Perspektif

NU Larang Keras Warganya Berpolitik Identitas

4 Mins read

Mengaitkan Nahdlatul Ulama (NU) dengan politik selalu menjadi topik hangat. Perbincangan terbaru misalnya seputar pemilihan bakal calon wakil presiden. Dari ketiga calon yang sering disebut namanya, Ganjar Pranowo, Prabowo Subianto, dan Anies Baswedan, ketiga-tiganya dikabarkan sedang mencari pasangan dari tokoh NU. Muncullah nama Rois Am Pengurus Besar NU (PBNU) KH. Miftahul Akhyar, mantan ketua umum KH Said Aqil Sirodj, tokoh NU yang sekaligus Imam Besar Masjid Istiqlal KH. Nazaruddin Umar, sampai tokoh-tokoh lainnya seperti Mahfud MD, Khofifah Indar Parawansa, dan lain-lain. Ini menandakan bahwa NU menjadi perhatian khusus di mata para aktivis partai. Ada semacam keistimewaan dalam tubuh NU sehingga ia menjadi rebutan hampir di setiap ajang pemilihan umum (pemilu). 

Setidaknya ada dua faktor X mengapa para politisi selalu ingin dekat dengan NU. Pertama, NU memiliki anggota dengan jumlah fantastis, baik struktural maupun kultural. Hasil survei Litbang Kompas Mei 2023 mengatakan 61,7 persen rakyat Indonesia mengaku sebagai warga NU. Dalam kacamata politik pragmatis, jumlah yang besar ini sangat potensial meningkatkan perolehan suara. Menjelang pemilihan presiden 2024 yang mensyaratkan kemenangan dengan perolehan suara 50 persen plus, dukungan warga NU dengan jumlah sebanyak itu sangatlah penting didapatkan (Fealy, 2005; Hamayotsu, 2009).

Kedua, jumlah warga NU yang banyak disertai dengan loyalitas yang tinggi pula. Relasi antara santri dan kyai dalam tubuh NU sangatlah erat.
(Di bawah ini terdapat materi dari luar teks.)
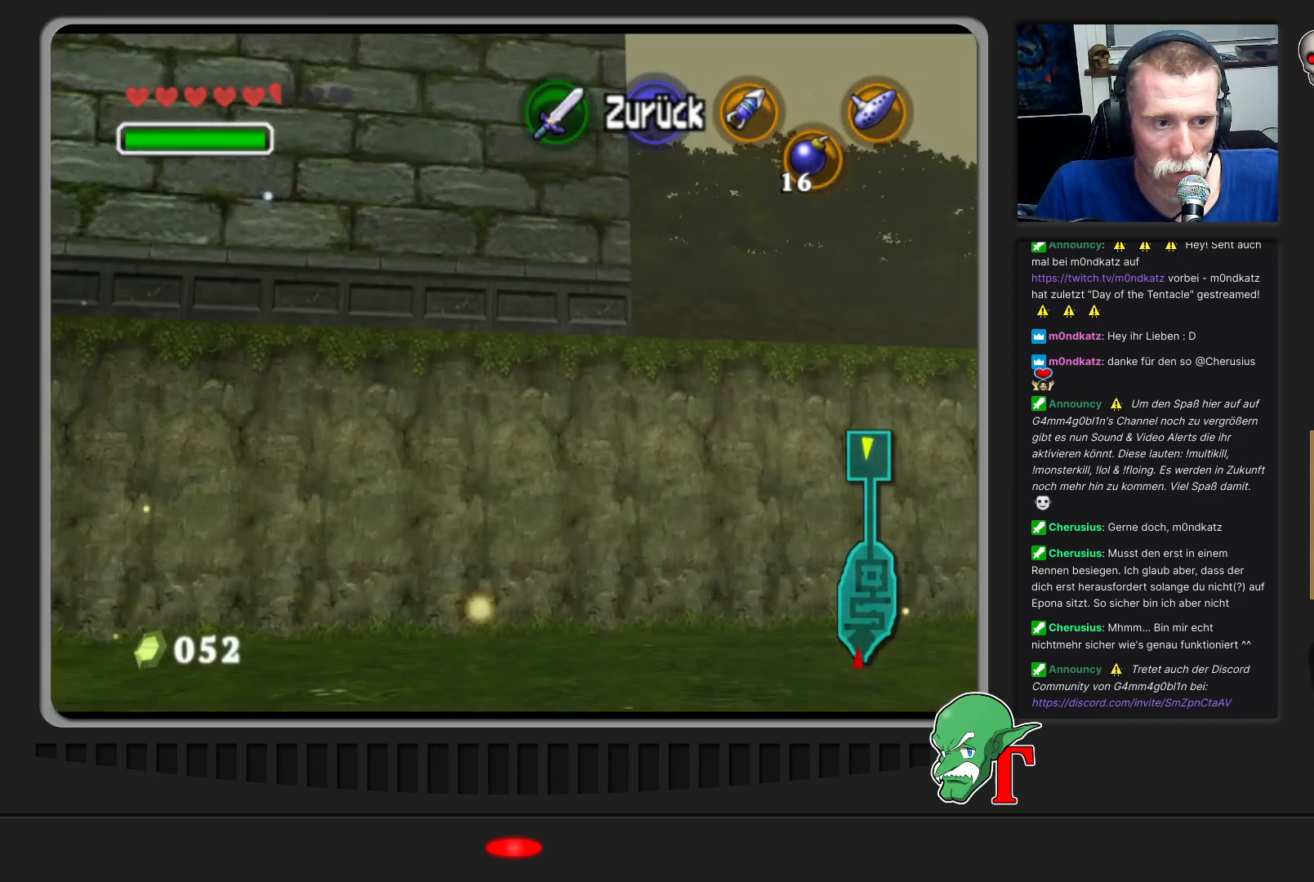
{"buttons": ["C_UP"], "left_stick": "center", "events": [[500, "C_UP", "down"], [500, "left_stick", "center"]]}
Ada semacam istilah sami’na wa atho’na “mengikuti apapun perintah kyai”. Doktrin ini sangat kuat dalam tubuh NU. Politisi melihat keuntungan besar dalam menggerakkan suara politik kaum nahdliyin lewat instrumen doktrin tersebut (Geertz, 1960; Dhofier 1985; Umam, 2011).  

Namun pertanyaannya, akankah NU berkenan digunakan sebagai modal kekuatan politik partai atau capres tertentu? Lebih jelas lagi, maukah NU dimanfaatkan dalam dunia politik?. Muncul pertanyaan-pertanyaan lain setelahnya. Tapi pertanyaan paling mendasar sebenanya, Apakah NU ber-politik?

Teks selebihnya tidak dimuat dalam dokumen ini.